Work item » Could you repeat the listing below exactly while leaving its pictures behind?
##### Supplied material #####
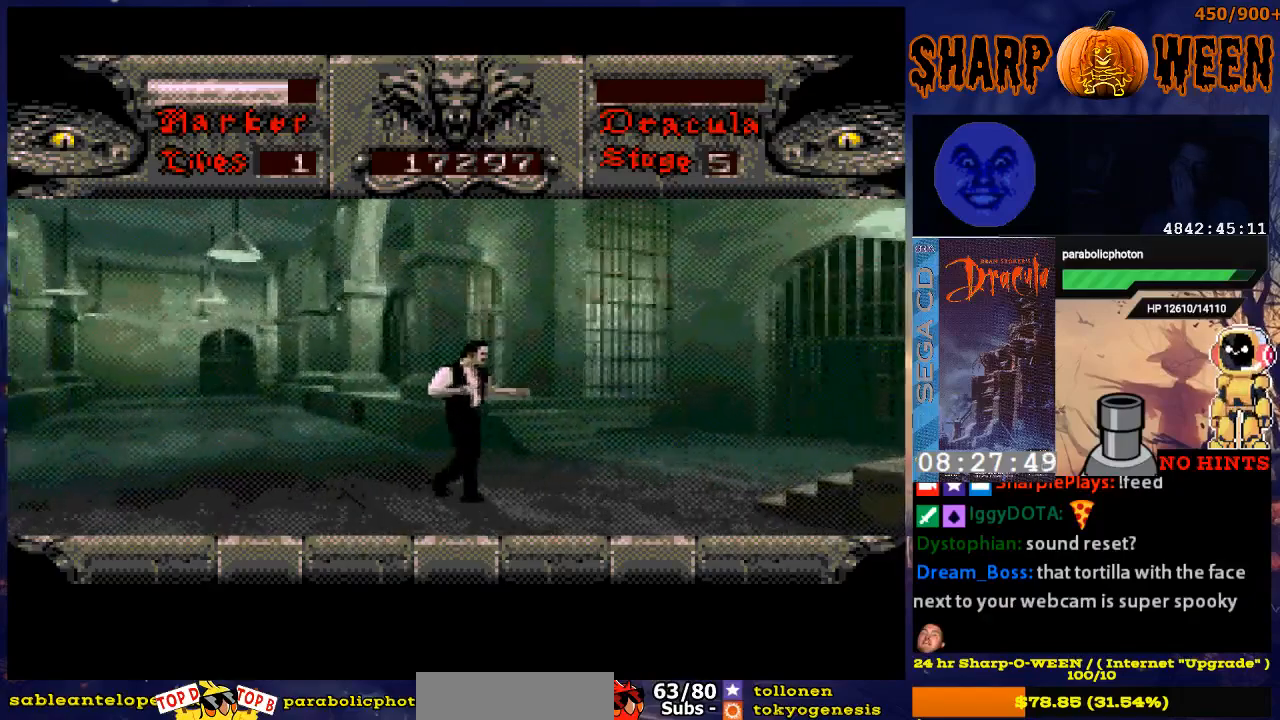
{"buttons": ["DPAD_RIGHT"], "events": []}
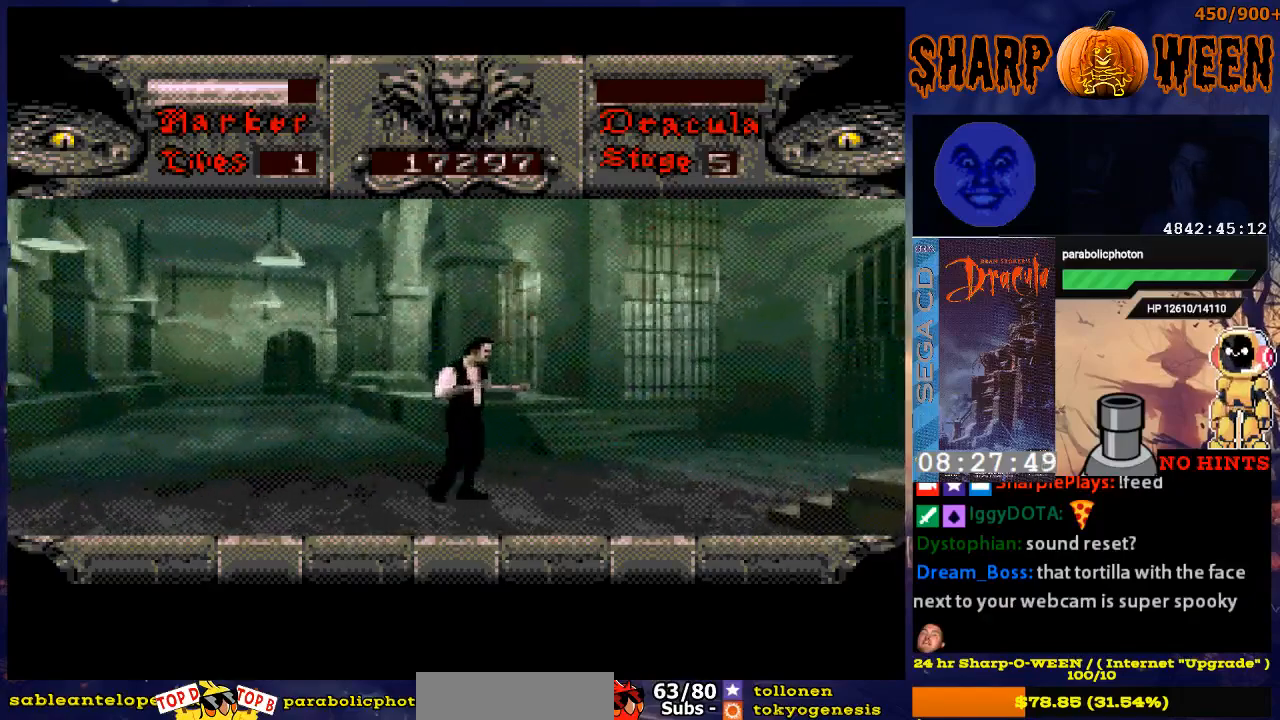
{"buttons": ["DPAD_RIGHT"], "events": []}
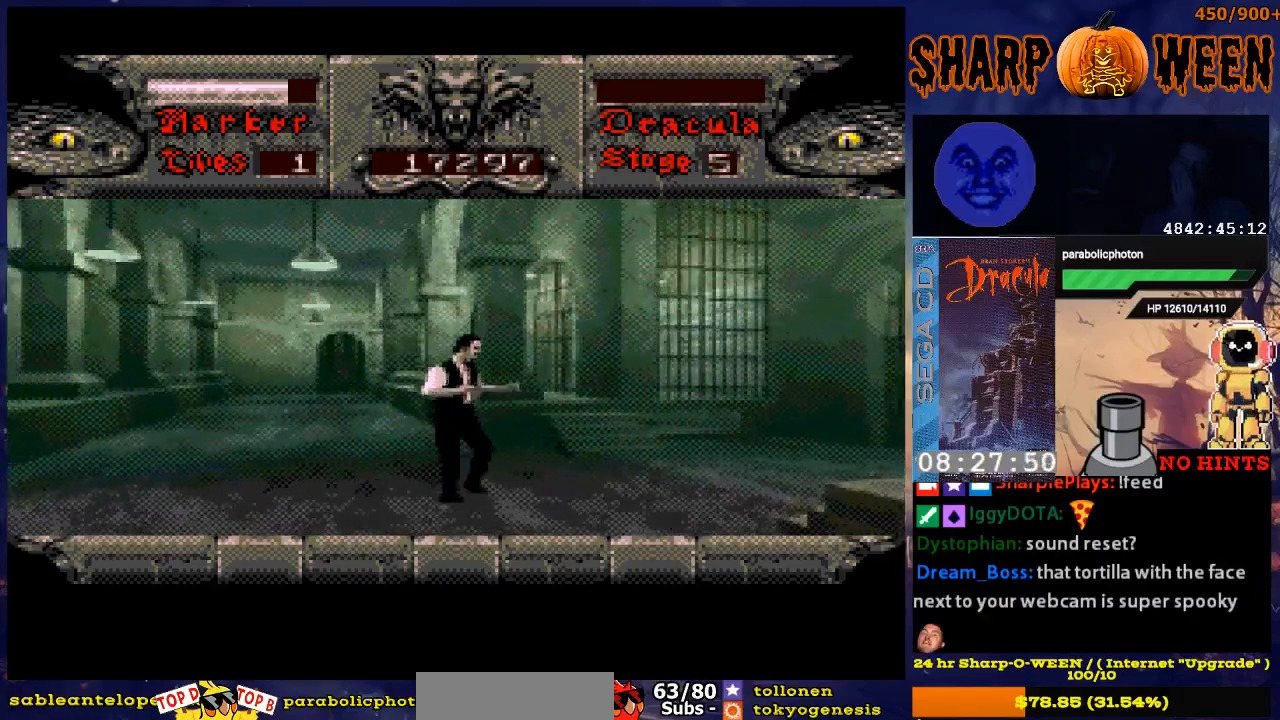
{"buttons": ["DPAD_RIGHT"], "events": []}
#####
Exercise response »
{"buttons": ["DPAD_RIGHT"], "events": []}
{"buttons": ["DPAD_RIGHT"], "events": []}
{"buttons": ["DPAD_RIGHT"], "events": []}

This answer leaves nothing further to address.